→ **Your assignment**:
Using the records below, repeat exactly the lines from the one holding "## Our Team" through the one holding "### As a part", both ends included, and no others.
■ ■ ■ ■ ■ ■ ■
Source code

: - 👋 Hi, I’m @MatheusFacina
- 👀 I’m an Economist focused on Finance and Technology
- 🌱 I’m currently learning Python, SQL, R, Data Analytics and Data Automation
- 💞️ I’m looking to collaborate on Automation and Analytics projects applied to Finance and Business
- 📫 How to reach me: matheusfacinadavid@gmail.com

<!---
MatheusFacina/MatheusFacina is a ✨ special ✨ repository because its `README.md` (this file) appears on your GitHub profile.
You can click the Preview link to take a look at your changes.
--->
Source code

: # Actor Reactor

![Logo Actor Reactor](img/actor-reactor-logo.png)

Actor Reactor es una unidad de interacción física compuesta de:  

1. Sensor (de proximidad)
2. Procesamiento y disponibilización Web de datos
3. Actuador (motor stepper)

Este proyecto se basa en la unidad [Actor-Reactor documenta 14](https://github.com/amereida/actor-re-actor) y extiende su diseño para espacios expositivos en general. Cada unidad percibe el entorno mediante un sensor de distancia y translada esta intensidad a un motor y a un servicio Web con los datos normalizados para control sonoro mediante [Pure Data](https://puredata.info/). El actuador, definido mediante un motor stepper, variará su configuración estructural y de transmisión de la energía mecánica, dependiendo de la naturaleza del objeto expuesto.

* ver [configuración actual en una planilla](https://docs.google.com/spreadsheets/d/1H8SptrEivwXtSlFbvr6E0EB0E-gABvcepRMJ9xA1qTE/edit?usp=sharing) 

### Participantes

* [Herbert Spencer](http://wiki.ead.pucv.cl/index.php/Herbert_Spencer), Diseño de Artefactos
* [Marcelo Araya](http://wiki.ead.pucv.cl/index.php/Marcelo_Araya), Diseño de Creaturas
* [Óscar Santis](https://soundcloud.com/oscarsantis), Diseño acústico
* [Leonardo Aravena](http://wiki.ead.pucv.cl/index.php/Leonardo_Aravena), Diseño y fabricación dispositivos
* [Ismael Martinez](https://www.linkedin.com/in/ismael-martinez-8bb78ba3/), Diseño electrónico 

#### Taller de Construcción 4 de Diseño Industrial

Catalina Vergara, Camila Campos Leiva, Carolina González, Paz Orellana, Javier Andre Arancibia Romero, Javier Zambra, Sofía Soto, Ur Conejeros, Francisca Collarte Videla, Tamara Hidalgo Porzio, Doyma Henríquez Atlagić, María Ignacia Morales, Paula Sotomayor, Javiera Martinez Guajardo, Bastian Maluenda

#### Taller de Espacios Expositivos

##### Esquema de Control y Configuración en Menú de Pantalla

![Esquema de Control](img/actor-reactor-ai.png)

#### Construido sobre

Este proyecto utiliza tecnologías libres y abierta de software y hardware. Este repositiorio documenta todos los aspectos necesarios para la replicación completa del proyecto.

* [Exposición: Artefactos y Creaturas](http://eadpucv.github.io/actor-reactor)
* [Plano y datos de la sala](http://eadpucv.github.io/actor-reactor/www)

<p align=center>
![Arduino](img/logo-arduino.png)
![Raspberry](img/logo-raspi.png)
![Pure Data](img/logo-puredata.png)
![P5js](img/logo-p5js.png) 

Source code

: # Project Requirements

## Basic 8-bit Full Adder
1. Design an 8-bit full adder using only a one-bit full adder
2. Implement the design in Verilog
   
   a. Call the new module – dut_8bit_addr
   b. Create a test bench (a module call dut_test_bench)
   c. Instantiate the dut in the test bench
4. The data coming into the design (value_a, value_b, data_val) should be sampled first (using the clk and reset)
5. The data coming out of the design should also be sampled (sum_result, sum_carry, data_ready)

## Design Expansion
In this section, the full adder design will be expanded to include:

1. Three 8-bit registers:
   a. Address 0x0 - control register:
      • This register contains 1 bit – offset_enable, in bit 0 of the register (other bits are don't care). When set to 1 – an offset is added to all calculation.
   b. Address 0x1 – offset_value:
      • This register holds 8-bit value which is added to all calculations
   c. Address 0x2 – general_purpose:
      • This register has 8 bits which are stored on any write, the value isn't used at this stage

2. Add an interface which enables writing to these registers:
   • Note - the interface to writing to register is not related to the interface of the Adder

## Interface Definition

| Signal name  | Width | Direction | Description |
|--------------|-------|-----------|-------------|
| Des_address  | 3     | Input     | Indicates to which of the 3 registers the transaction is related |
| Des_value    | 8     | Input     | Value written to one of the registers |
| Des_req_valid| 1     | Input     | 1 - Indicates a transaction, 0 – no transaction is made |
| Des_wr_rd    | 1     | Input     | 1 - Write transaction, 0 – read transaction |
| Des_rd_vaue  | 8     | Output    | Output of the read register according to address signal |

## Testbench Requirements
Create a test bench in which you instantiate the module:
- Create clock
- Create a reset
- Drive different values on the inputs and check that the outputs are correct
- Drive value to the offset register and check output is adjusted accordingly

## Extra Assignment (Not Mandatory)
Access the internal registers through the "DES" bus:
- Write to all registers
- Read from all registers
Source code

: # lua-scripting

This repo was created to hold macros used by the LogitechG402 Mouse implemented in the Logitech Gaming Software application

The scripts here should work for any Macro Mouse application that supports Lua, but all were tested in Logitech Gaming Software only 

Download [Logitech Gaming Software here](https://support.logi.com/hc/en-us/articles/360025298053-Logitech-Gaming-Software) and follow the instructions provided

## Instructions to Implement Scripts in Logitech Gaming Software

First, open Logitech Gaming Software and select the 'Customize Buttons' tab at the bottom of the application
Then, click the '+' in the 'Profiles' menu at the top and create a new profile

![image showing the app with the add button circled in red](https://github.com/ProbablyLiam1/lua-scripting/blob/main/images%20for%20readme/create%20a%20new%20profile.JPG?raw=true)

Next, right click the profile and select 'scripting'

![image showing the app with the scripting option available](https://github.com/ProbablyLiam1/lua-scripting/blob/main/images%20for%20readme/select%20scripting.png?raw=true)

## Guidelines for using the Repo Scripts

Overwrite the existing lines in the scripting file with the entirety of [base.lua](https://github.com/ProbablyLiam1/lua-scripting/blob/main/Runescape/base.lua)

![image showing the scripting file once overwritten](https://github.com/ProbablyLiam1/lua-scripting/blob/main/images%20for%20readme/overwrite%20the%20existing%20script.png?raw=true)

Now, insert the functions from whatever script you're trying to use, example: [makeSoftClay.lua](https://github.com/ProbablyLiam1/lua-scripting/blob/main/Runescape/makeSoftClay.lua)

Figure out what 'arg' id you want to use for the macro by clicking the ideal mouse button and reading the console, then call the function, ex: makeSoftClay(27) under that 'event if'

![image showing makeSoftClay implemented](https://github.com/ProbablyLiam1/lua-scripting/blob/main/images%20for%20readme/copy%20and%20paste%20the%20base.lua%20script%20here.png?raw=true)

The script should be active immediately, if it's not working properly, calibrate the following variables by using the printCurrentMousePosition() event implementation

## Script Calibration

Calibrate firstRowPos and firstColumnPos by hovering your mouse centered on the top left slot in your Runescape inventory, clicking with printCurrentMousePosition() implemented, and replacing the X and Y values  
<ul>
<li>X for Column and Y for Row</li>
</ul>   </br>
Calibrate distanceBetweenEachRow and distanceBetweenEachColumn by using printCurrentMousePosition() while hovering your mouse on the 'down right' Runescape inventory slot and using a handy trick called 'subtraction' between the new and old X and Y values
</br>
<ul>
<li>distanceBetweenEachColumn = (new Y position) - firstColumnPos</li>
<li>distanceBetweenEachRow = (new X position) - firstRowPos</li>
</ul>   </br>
■ ■ ■ ■ ■ ■ ■
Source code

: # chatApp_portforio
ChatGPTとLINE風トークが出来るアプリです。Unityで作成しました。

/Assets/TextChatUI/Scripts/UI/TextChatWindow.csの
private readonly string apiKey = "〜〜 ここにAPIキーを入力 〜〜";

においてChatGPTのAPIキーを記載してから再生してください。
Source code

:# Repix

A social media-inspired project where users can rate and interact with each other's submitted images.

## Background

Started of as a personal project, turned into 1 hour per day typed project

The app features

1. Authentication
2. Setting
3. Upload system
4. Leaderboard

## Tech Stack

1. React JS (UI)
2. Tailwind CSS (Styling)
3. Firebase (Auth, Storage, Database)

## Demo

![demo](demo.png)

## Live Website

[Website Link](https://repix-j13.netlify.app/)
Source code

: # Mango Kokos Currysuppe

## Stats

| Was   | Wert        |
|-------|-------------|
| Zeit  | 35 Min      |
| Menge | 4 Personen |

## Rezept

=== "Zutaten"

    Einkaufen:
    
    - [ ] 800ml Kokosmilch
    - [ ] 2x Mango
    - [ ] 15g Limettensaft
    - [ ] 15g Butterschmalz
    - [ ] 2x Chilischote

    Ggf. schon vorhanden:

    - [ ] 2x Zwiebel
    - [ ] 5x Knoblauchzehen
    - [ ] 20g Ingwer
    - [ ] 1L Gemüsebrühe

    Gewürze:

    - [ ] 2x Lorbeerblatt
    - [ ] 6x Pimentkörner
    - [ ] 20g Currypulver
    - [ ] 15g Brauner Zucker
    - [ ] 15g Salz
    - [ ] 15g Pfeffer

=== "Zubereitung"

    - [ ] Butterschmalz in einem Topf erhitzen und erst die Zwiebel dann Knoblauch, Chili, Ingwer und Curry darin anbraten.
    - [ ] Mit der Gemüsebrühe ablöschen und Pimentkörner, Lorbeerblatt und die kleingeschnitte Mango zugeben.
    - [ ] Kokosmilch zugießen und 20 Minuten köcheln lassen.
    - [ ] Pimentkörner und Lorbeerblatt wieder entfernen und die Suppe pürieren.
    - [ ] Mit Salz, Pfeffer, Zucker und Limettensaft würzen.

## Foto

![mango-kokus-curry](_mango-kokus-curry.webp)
■ ■ ■ ■ ■ ■ ■
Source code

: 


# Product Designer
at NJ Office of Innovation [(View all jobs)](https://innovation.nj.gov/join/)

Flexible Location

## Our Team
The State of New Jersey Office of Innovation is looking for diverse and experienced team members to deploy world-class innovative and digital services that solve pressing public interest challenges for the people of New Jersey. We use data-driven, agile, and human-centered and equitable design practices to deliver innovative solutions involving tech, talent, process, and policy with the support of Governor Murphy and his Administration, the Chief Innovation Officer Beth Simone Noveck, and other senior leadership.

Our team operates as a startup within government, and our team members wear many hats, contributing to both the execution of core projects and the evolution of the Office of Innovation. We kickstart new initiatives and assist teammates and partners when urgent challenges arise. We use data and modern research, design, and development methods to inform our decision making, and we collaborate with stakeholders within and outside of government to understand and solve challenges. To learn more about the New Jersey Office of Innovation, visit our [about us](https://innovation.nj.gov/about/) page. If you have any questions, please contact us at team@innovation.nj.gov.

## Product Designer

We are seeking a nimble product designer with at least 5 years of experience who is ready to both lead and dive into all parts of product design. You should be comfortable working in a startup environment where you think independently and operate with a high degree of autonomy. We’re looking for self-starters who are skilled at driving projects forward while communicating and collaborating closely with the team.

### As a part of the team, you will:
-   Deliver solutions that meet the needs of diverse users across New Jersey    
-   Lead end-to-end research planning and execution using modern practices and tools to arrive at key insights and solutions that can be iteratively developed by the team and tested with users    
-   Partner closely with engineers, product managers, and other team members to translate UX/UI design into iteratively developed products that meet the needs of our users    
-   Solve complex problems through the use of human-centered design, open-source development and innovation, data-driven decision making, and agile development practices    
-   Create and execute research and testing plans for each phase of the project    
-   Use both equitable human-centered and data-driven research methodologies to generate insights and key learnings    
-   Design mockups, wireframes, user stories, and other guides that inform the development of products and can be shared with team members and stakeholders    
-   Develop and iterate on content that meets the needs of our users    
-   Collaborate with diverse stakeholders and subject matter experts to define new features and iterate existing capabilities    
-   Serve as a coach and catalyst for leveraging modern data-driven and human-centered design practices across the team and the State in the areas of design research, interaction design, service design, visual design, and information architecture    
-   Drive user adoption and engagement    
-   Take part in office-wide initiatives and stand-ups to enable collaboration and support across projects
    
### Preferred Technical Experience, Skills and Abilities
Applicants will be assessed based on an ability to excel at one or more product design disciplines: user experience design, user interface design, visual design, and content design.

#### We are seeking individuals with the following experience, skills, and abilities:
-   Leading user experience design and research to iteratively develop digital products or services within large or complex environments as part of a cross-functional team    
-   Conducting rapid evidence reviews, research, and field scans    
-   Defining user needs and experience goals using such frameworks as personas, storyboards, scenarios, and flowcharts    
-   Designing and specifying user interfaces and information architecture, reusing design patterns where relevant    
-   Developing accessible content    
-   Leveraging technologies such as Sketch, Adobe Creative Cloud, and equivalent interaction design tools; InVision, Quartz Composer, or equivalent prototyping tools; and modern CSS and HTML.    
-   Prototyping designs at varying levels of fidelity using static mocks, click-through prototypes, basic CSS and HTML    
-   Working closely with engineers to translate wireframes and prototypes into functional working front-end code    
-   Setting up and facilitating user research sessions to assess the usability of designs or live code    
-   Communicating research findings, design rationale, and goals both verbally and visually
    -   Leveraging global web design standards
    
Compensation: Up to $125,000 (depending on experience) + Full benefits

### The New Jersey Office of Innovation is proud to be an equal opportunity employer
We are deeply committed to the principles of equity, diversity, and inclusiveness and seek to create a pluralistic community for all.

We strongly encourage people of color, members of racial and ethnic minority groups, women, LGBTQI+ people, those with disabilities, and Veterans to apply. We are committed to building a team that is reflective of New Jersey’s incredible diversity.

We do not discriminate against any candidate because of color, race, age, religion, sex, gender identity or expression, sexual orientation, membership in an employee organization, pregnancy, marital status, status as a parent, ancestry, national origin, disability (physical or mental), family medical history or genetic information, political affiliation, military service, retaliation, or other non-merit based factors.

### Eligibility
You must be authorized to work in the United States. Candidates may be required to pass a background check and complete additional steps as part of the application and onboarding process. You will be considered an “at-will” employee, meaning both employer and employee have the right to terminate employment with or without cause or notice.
■ ■ ■ ■ ■ ■ ■
→ **Your solution**:
## Our Team
The State of New Jersey Office of Innovation is looking for diverse and experienced team members to deploy world-class innovative and digital services that solve pressing public interest challenges for the people of New Jersey. We use data-driven, agile, and human-centered and equitable design practices to deliver innovative solutions involving tech, talent, process, and policy with the support of Governor Murphy and his Administration, the Chief Innovation Officer Beth Simone Noveck, and other senior leadership.

Our team operates as a startup within government, and our team members wear many hats, contributing to both the execution of core projects and the evolution of the Office of Innovation. We kickstart new initiatives and assist teammates and partners when urgent challenges arise. We use data and modern research, design, and development methods to inform our decision making, and we collaborate with stakeholders within and outside of government to understand and solve challenges. To learn more about the New Jersey Office of Innovation, visit our [about us](https://innovation.nj.gov/about/) page. If you have any questions, please contact us at team@innovation.nj.gov.

## Product Designer

We are seeking a nimble product designer with at least 5 years of experience who is ready to both lead and dive into all parts of product design. You should be comfortable working in a startup environment where you think independently and operate with a high degree of autonomy. We’re looking for self-starters who are skilled at driving projects forward while communicating and collaborating closely with the team.

### As a part of the team, you will:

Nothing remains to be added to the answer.